▶ TRECHO DO DOCUMENTO

===============

Eloy Gutiérrez Menoyo, 68, nasceu em Madri, mas mudou-se para Cuba ainda criança. Após o golpe de Fulgencio Batista, levantou-se contra a ditadura. Criou uma frente de guerrilha, mas logo se desencantou com o rumo da revolução liderada por Fidel Castro.
Mudou-se para os EUA em 1961 e regressou a Cuba, fortemente armado, em 1965, porém foi preso. Após 22 anos de prisão em Cuba, foi libertado e instalou-se em Miami. Em 1995, voltou a Cuba e pediu autorização a Fidel para abrir escritórios de seu movimento, chamado Cambio Cubano (de oposição), na ilha.
Nunca recebeu resposta do ditador. Quase cego, visitou a ilha em agosto passado e decidiu voltar a viver no país, lutando por um espaço na cena política da ilha. Em Havana e em Miami, pouca gente acredita em sua intenção. Leia a seguir trechos de sua entrevista.
 

Pergunta - Qual é o objetivo de sua volta a Cuba?

===============

▶ O QUE SE PEDE
(a) Responda às perguntas abaixo com base no texto sobre Eloy Gutiérrez Menoyo.
(i) Em que cidade ele nasceu?
(ii) Quantos anos ele passou preso em Cuba?
(iii) Qual é o nome do movimento de oposição que ele queria instalar na ilha?
(b) Transcreva do texto sobre Eloy Gutiérrez Menoyo o trecho que começa nas palavras "Eloy Gutiérrez Menoyo, 68, nasceu" e termina depois de "volta a Cuba?".

▶ Registros de dados salvos

===============

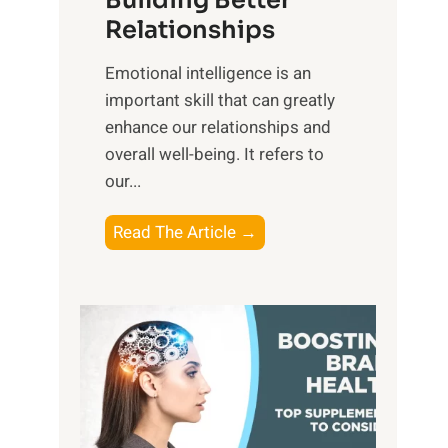
Building Better
g
e
Relationships
i
,
b
Emotional intelligence is an
M
l
important skill that can greatly
i
e
enhance our relationships and
d
B
overall well-being. It refers to
d
e
our...
a
n
y
e
T
Read The Article →
,
f
h
a
i
e
n
t
P
d
s
a
S
o
t
u
f
h
n
M
t
s
i
o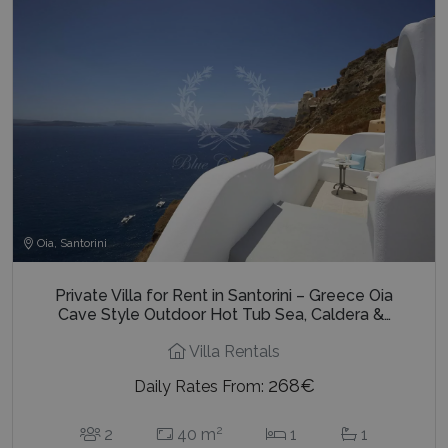
Oia, Santorini
Private Villa for Rent in Santorini – Greece Oia
Cave Style Outdoor Hot Tub Sea, Caldera &…
Villa Rentals
268€
Daily Rates From:
2
2
40 m
1
1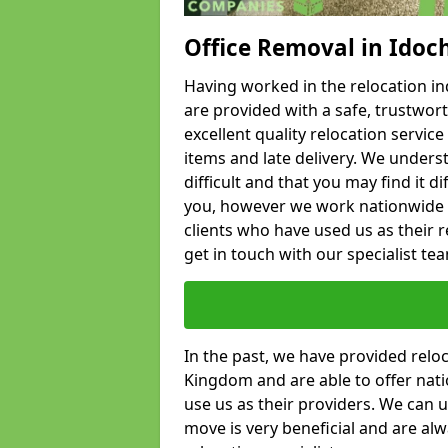
Office Removal in Idoc
Having worked in the relocation ind
are provided with a safe, trustwort
excellent quality relocation servi
items and late delivery. We underst
difficult and that you may find it di
you, however we work nationwide
clients who have used us as their re
get in touch with our specialist te
In the past, we have provided relo
Kingdom and are able to offer nati
use us as their providers. We can u
move is very beneficial and are al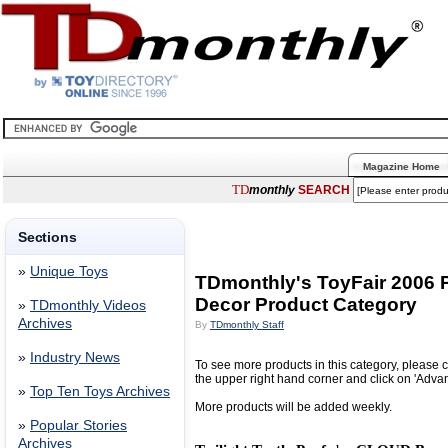
Magazine Home
TD
monthly
SEARCH
Sections
»
Unique Toys
TDmonthly's ToyFair 2006 P
Decor Product Category
»
TDmonthly Videos
Archives
By
TDmonthly Staff
»
Industry News
To see more products in this category, please c
the upper right hand corner and click on 'Adva
»
Top Ten Toys Archives
More products will be added weekly.
»
Popular Stories
Archives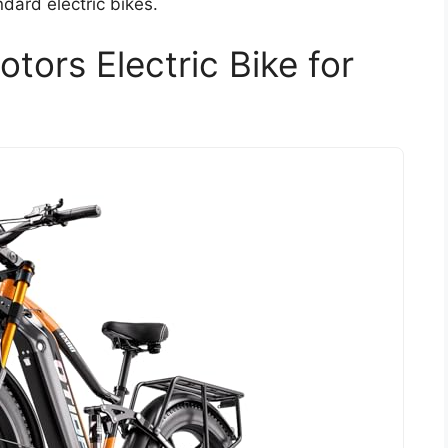
dard electric bikes.
ors Electric Bike for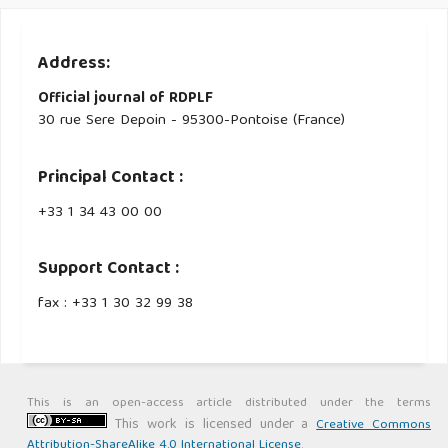
Address:
Official journal of RDPLF
30 rue Sere Depoin - 95300-Pontoise (France)
Principal Contact :
‭+33 ‭1 34 43 00 00‬
Support Contact :
fax : +33 1 30 32 99 38
This is an open-access article distributed under the terms
This work is licensed under a
Creative Commons
Attribution-ShareAlike 4.0 International License
.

===============

▶ SOLUÇÕES DAS TAREFAS
(a)
(i) Em Madri.
(ii) Vinte e dois anos.
(iii) Cambio Cubano.

(b)
Eloy Gutiérrez Menoyo, 68, nasceu em Madri, mas mudou-se para Cuba ainda criança. Após o golpe de Fulgencio Batista, levantou-se contra a ditadura. Criou uma frente de guerrilha, mas logo se desencantou com o rumo da revolução liderada por Fidel Castro.
Mudou-se para os EUA em 1961 e regressou a Cuba, fortemente armado, em 1965, porém foi preso. Após 22 anos de prisão em Cuba, foi libertado e instalou-se em Miami. Em 1995, voltou a Cuba e pediu autorização a Fidel para abrir escritórios de seu movimento, chamado Cambio Cubano (de oposição), na ilha.
Nunca recebeu resposta do ditador. Quase cego, visitou a ilha em agosto passado e decidiu voltar a viver no país, lutando por um espaço na cena política da ilha. Em Havana e em Miami, pouca gente acredita em sua intenção. Leia a seguir trechos de sua entrevista.
 

Pergunta - Qual é o objetivo de sua volta a Cuba?